**INFORMATION SUPPLIED**
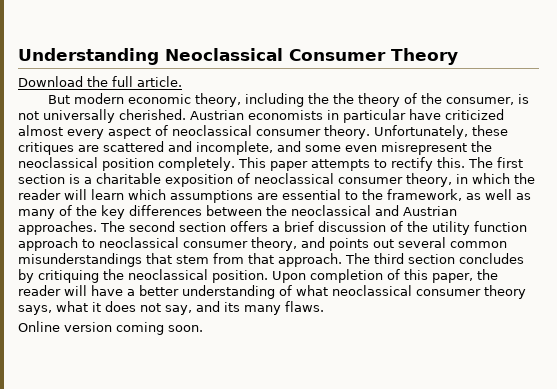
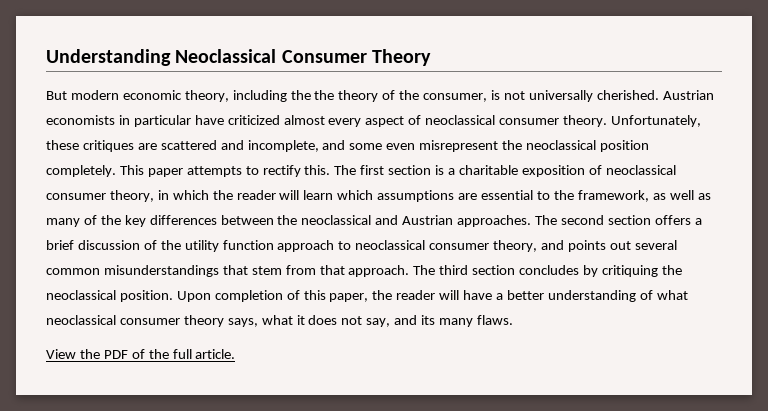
[18,76,182,87] // Download the full article. -> (431, 57) none
[18,321,203,335] Online version coming soon. -> [46,349,236,359] View the PDF of the full article.

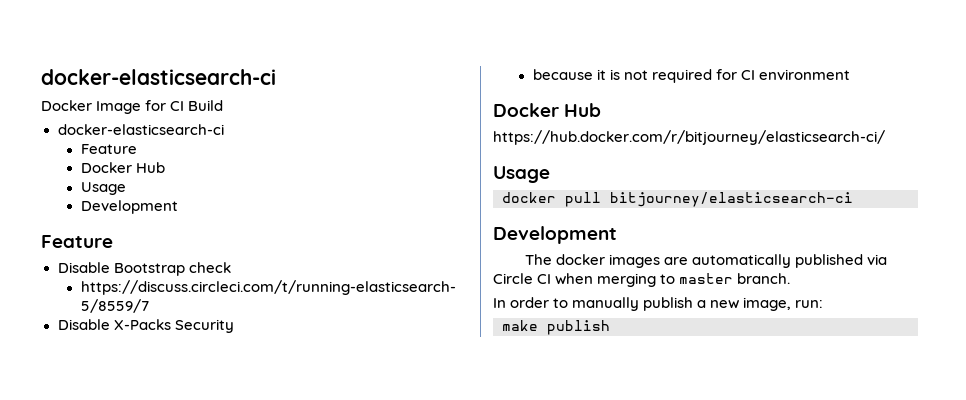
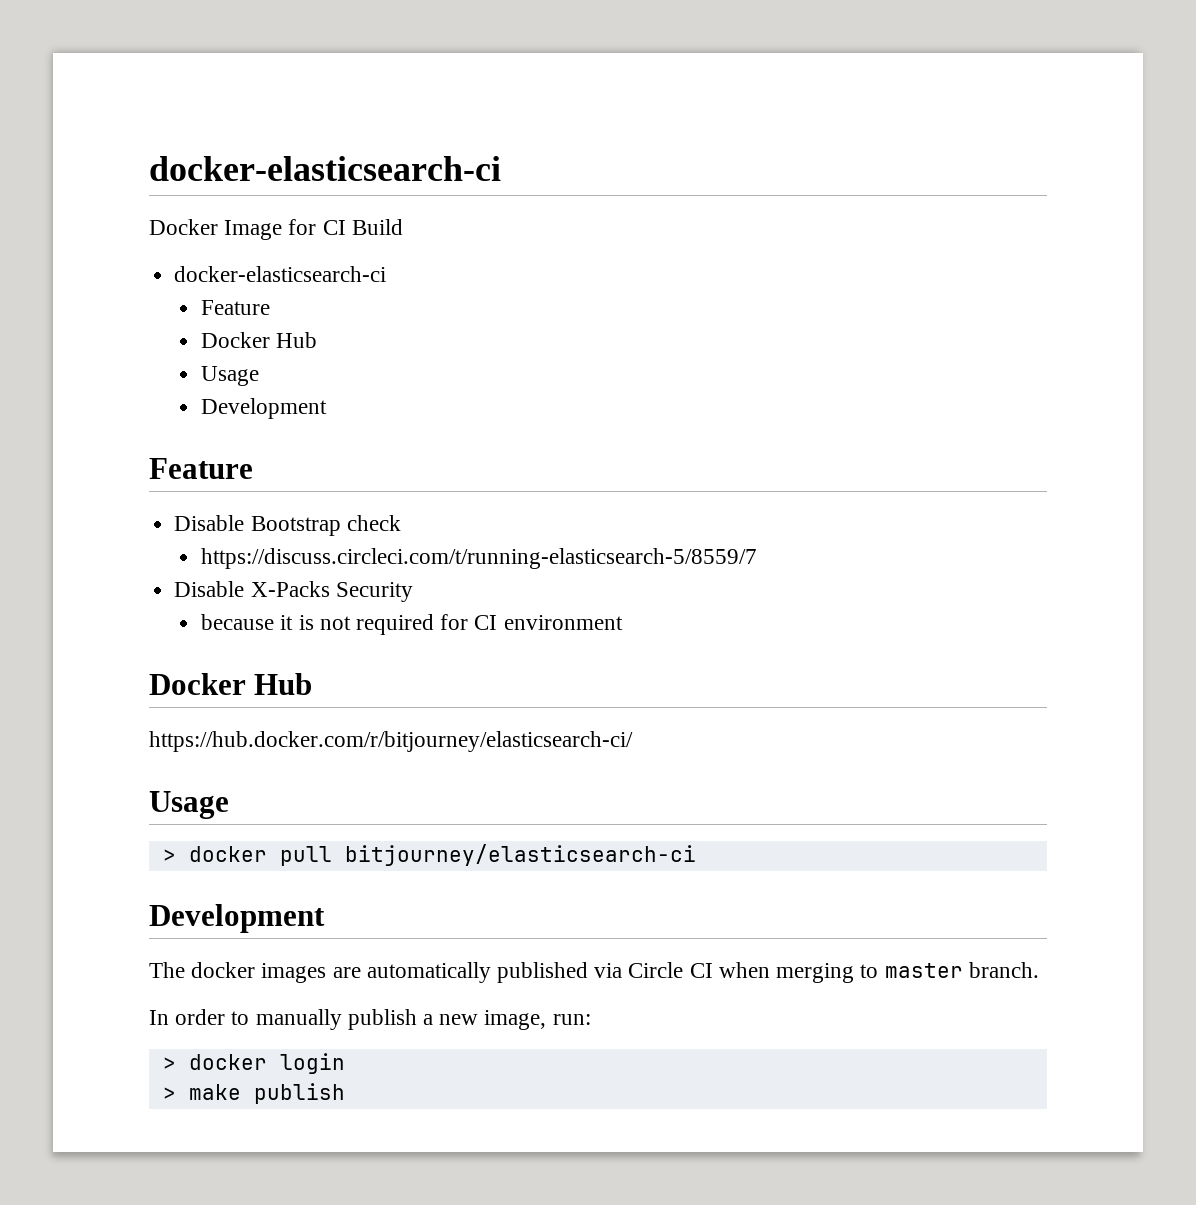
(550, 174) none -> [162,849,176,862] >
(824, 304) none -> [162,1053,345,1074] [162,1087,176,1100] > docker login // >

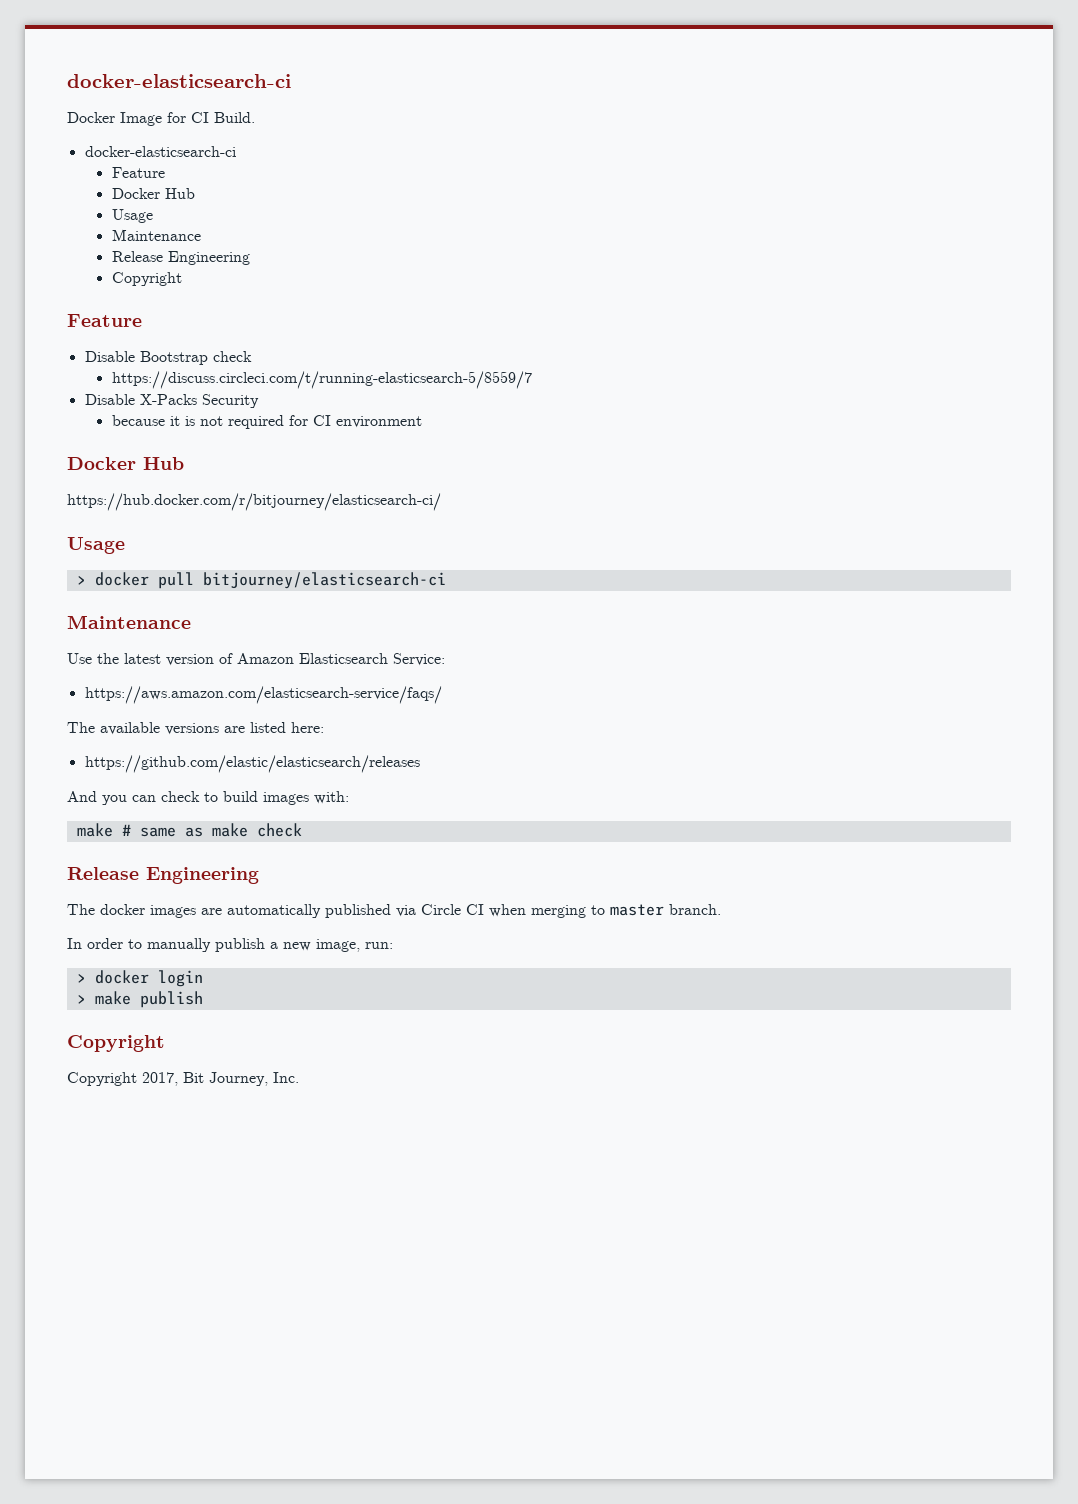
[351,219,403,235] Build -> [214,112,255,123] Build.
[201,398,328,419] Development -> [111,229,201,241] [111,251,250,265] [111,272,182,286] Maintenance // Release Engineering // Copyright
[149,904,325,933] Development -> [67,615,191,629] [67,653,445,666] [84,686,442,704] [67,722,324,735] [84,755,420,773] [67,791,349,805] [76,823,302,837] [67,867,259,884] Maintenance // Use the latest version of Amazon Elasticsearch Service: // https://aws.amazon.com/elasticsearch-service/faqs/ // The available versions are listed here: // https://github.com/elastic/elasticsearch/releases // And you can check to build images with: // make # same as make check // Release Engineering
(345, 1093) none -> [67,1035,165,1052] [67,1072,299,1086] // Copyright // Copyright 2017, Bit Journey, Inc.

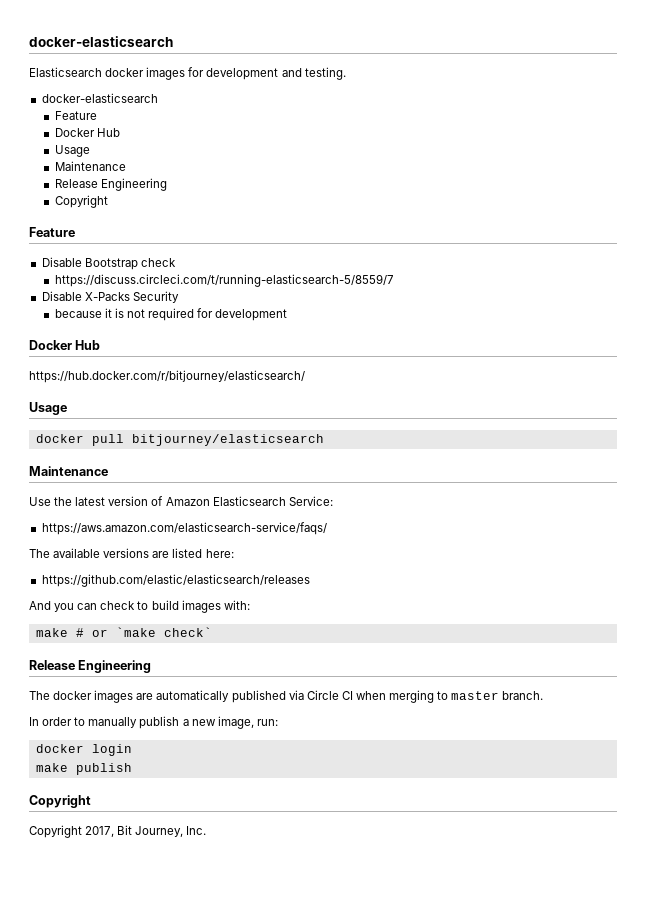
[67,74,291,88] [67,112,255,126] [84,146,236,157] docker-elasticsearch-ci // Docker Image for CI Build. // docker-elasticsearch-ci -> [29,36,173,47] [29,67,346,80] [41,93,158,103] docker-elasticsearch // Elasticsearch docker images for development and testing. // docker-elasticsearch
[312,415,422,428] [67,457,184,470] [67,493,441,511] [67,537,125,554] [76,576,86,585] CI environment // Docker Hub // https://hub.docker.com/r/bitjourney/elasticsearch-ci/ // Usage // > -> [215,309,288,321] [29,340,101,350] [29,370,305,383] [29,402,67,415] development // Docker Hub // https://hub.docker.com/r/bitjourney/elasticsearch/ // Usage //
[202,572,446,589] bitjourney/elasticsearch-ci -> [131,434,324,446] bitjourney/elasticsearch
[139,823,302,837] same as make check -> [91,627,212,637] or `make check`
[76,974,86,983] > -> (278, 722) none
[76,995,86,1004] > -> (132, 750) none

**ASSIGNED TASK**
Scan the material for lines with the word "Engineering", and copy each line you find.

**SOLUTION TO THIS TASK**
[201,398,328,419] Development -> [111,229,201,241] [111,251,250,265] [111,272,182,286] Maintenance // Release Engineering // Copyright
[149,904,325,933] Development -> [67,615,191,629] [67,653,445,666] [84,686,442,704] [67,722,324,735] [84,755,420,773] [67,791,349,805] [76,823,302,837] [67,867,259,884] Maintenance // Use the latest version of Amazon Elasticsearch Service: // https://aws.amazon.com/elasticsearch-service/faqs/ // The available versions are listed here: // https://github.com/elastic/elasticsearch/releases // And you can check to build images with: // make # same as make check // Release Engineering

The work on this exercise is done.